**DOCUMENT TEXT:**
# # #
Yumi La Blanca
Seeking the joy of dancing flamenco - am I going to perform again?
To be honest, I was struggling - I ran out of time this week to do enough research on a good topic to write about, and didn’t feel like featuring a specific event either. Time just passed while I was looking for potential inspirations.
My husband, in contrast, was having fun - sitting together with me on the sofa, he started his own ‘dance party’. In other words, he began swinging to his favourite music on the headphones, while still seated. Our sofa suddenly turned into a dance club… The wobbling sofa initially distracted me, but incidentally reminded me of something important about dancing. Dancing itself is pure joy, but… do I still want to dance on stage again?
Performance as a process of learning
Two weeks ago, I managed to get out of the isolation to attend the flamenco dance workshop by Gemma and Carmela. I enjoyed not only the classes per se but also chatting with them as well as their students whom I hadn’t seen since lockdown. A friend of mine, Farah, was also there and asked me if I was going to perform soon somewhere. I said ‘I don’t know’, as an honest answer.
In the past, I tried to take every opportunity to perform, either dancing or playing the cajón, assuming it was the best way to boost my improvement. There was so much to learn from by putting myself in the situation, which is something you can’t practically assimilate in a class or studio.
# # #
**REQUIRED TASK 1:**
Answer these questions about the post on dancing flamenco:
(a) What was the writer's husband listening to his favorite music on?
(b) Who led the flamenco dance workshop the writer attended two weeks ago?
(c) Besides dancing, what did the writer play when performing in the past?

Data excerpts
# # #
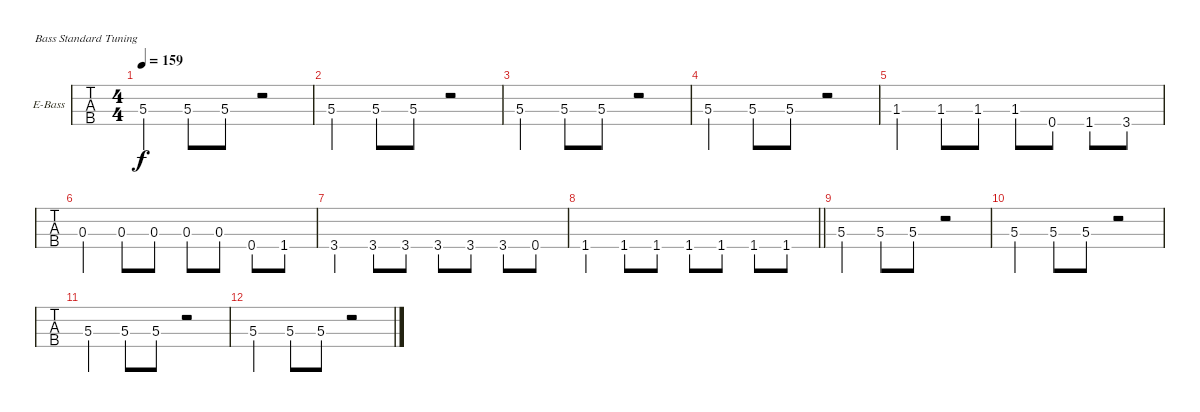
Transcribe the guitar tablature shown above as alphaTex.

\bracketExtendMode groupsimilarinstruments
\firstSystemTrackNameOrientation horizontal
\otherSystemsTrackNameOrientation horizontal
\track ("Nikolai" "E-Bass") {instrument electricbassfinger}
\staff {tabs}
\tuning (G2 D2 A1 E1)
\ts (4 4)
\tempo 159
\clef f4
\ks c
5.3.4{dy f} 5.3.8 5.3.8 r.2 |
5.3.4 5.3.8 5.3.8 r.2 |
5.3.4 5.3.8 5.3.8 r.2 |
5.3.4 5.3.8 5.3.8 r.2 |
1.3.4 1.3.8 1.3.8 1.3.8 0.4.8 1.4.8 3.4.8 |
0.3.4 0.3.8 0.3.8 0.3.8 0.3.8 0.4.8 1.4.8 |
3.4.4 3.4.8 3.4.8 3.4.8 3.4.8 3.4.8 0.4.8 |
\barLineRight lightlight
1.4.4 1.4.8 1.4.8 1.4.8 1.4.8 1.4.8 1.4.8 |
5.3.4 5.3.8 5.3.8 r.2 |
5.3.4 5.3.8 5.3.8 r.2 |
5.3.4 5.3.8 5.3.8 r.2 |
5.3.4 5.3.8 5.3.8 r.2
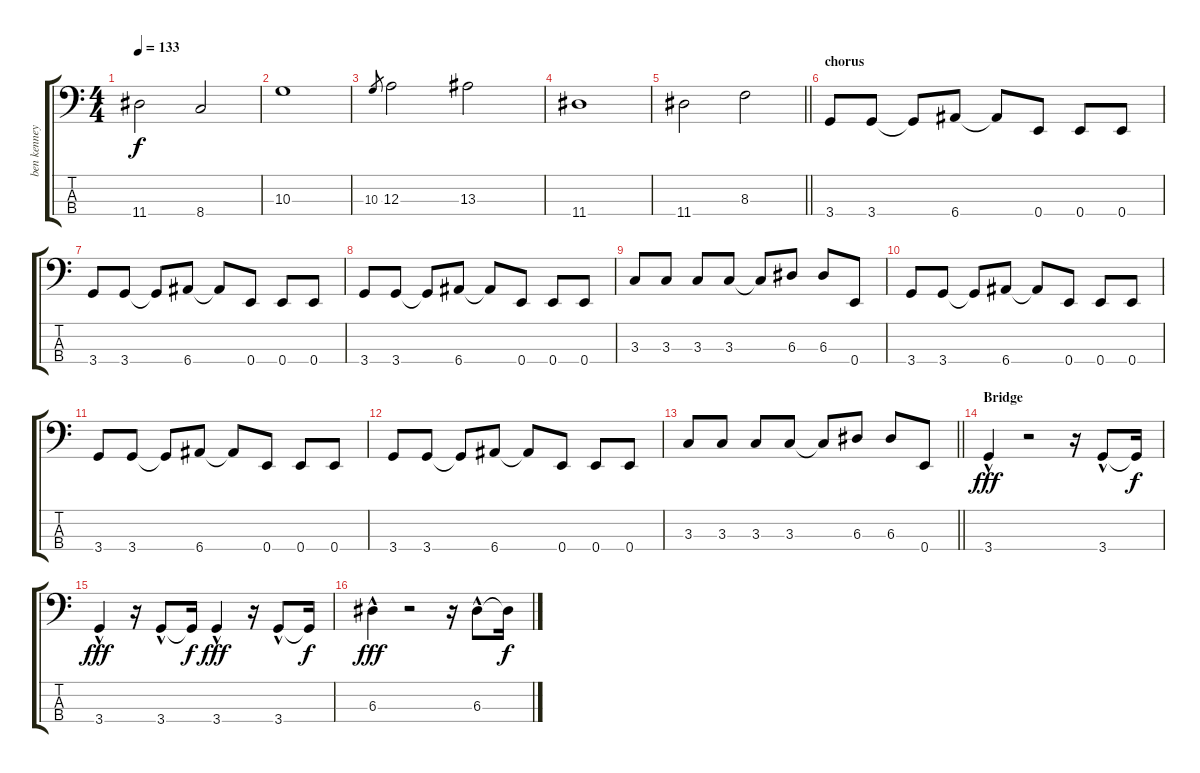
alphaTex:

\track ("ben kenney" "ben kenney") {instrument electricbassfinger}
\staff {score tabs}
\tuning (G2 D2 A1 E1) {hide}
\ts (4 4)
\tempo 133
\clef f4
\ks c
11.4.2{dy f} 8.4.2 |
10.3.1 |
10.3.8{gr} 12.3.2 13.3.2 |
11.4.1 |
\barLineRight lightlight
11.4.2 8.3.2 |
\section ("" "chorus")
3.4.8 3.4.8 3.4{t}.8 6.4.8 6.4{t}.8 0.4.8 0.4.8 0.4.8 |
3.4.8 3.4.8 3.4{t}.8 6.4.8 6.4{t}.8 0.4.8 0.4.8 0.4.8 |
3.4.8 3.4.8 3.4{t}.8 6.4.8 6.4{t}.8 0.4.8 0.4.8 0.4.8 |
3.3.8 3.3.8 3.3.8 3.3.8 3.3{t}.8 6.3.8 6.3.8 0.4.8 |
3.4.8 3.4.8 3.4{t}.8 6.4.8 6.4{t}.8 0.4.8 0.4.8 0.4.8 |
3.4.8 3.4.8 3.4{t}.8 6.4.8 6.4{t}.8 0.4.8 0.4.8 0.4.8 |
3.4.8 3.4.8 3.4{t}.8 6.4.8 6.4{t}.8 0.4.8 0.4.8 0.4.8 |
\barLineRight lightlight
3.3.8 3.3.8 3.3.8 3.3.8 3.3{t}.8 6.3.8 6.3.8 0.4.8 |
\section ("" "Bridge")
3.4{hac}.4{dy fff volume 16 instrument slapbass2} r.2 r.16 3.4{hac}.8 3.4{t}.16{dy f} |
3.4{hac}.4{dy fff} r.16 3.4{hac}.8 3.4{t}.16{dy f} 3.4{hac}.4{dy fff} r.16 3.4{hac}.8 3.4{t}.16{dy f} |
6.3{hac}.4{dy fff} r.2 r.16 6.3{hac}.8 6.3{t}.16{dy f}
# # #
**REQUIRED TASK 2:** Quote all of the entries with music notation word for word, leaving the pictures out.

**FINAL RESULT 1:**
(a) Headphones.
(b) Gemma and Carmela.
(c) The cajón.

**FINAL RESULT 2:**
Transcribe the guitar tablature shown above as alphaTex.

\bracketExtendMode groupsimilarinstruments
\firstSystemTrackNameOrientation horizontal
\otherSystemsTrackNameOrientation horizontal
\track ("Nikolai" "E-Bass") {instrument electricbassfinger}
\staff {tabs}
\tuning (G2 D2 A1 E1)
\ts (4 4)
\tempo 159
\clef f4
\ks c
5.3.4{dy f} 5.3.8 5.3.8 r.2 |
5.3.4 5.3.8 5.3.8 r.2 |
5.3.4 5.3.8 5.3.8 r.2 |
5.3.4 5.3.8 5.3.8 r.2 |
1.3.4 1.3.8 1.3.8 1.3.8 0.4.8 1.4.8 3.4.8 |
0.3.4 0.3.8 0.3.8 0.3.8 0.3.8 0.4.8 1.4.8 |
3.4.4 3.4.8 3.4.8 3.4.8 3.4.8 3.4.8 0.4.8 |
\barLineRight lightlight
1.4.4 1.4.8 1.4.8 1.4.8 1.4.8 1.4.8 1.4.8 |
5.3.4 5.3.8 5.3.8 r.2 |
5.3.4 5.3.8 5.3.8 r.2 |
5.3.4 5.3.8 5.3.8 r.2 |
5.3.4 5.3.8 5.3.8 r.2
alphaTex:

\track ("ben kenney" "ben kenney") {instrument electricbassfinger}
\staff {score tabs}
\tuning (G2 D2 A1 E1) {hide}
\ts (4 4)
\tempo 133
\clef f4
\ks c
11.4.2{dy f} 8.4.2 |
10.3.1 |
10.3.8{gr} 12.3.2 13.3.2 |
11.4.1 |
\barLineRight lightlight
11.4.2 8.3.2 |
\section ("" "chorus")
3.4.8 3.4.8 3.4{t}.8 6.4.8 6.4{t}.8 0.4.8 0.4.8 0.4.8 |
3.4.8 3.4.8 3.4{t}.8 6.4.8 6.4{t}.8 0.4.8 0.4.8 0.4.8 |
3.4.8 3.4.8 3.4{t}.8 6.4.8 6.4{t}.8 0.4.8 0.4.8 0.4.8 |
3.3.8 3.3.8 3.3.8 3.3.8 3.3{t}.8 6.3.8 6.3.8 0.4.8 |
3.4.8 3.4.8 3.4{t}.8 6.4.8 6.4{t}.8 0.4.8 0.4.8 0.4.8 |
3.4.8 3.4.8 3.4{t}.8 6.4.8 6.4{t}.8 0.4.8 0.4.8 0.4.8 |
3.4.8 3.4.8 3.4{t}.8 6.4.8 6.4{t}.8 0.4.8 0.4.8 0.4.8 |
\barLineRight lightlight
3.3.8 3.3.8 3.3.8 3.3.8 3.3{t}.8 6.3.8 6.3.8 0.4.8 |
\section ("" "Bridge")
3.4{hac}.4{dy fff volume 16 instrument slapbass2} r.2 r.16 3.4{hac}.8 3.4{t}.16{dy f} |
3.4{hac}.4{dy fff} r.16 3.4{hac}.8 3.4{t}.16{dy f} 3.4{hac}.4{dy fff} r.16 3.4{hac}.8 3.4{t}.16{dy f} |
6.3{hac}.4{dy fff} r.2 r.16 6.3{hac}.8 6.3{t}.16{dy f}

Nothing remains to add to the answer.